Plant of the Week: Hepatica nobilis
With their lobed leaves the colour of ox-liver, it’s easy to see how the hepaticas got their name. But how come this species got called nobilis? Humilis would seem more fitting for this shy woodlander with its little flowers of clear sky-blue. Maybe it is to do with their colour resemblance to lapis lazuli, the noble pigment which can still only be sourced from a remote mountain in Afghanistan, three days by donkey from the nearest highway. Five thousand years ago it was already turning up in places as far away as southern Mesopotamia and Egypt, set in gold jewellery; and in the depths of the Dark Ages it appears on illuminated manuscripts from Irish monasteries at the furthest limit of the known world.

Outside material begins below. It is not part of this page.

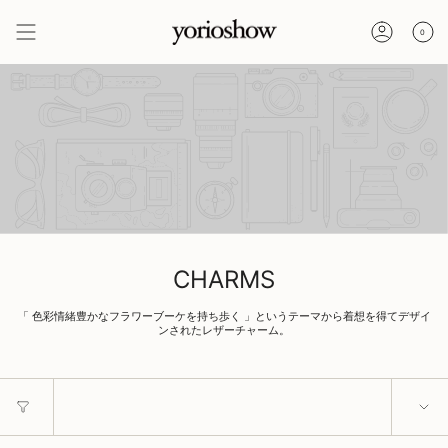
0
CHARMS
「 色彩情緒豊かなフラワーブーケを持ち歩く 」というテーマから着想を得てデザイ
ンされたレザーチャーム。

Hepaticas are treasures in their own right. But they are miffy, to use an invaluable word from Reginald Farrer. They have to be hidden in some damp patch among trees, or they will mank. One could not, however, call them mimpish*. Catching their flash of blue on the shaded ground is like glimpsing a kingfisher in a wood. Rare, and noble.
* for further explanation you will have to consult “Mimpish Squinnies: Reginald Farrer’s Guide to Worthless Plants“, of which 30 copies were issued in 2007.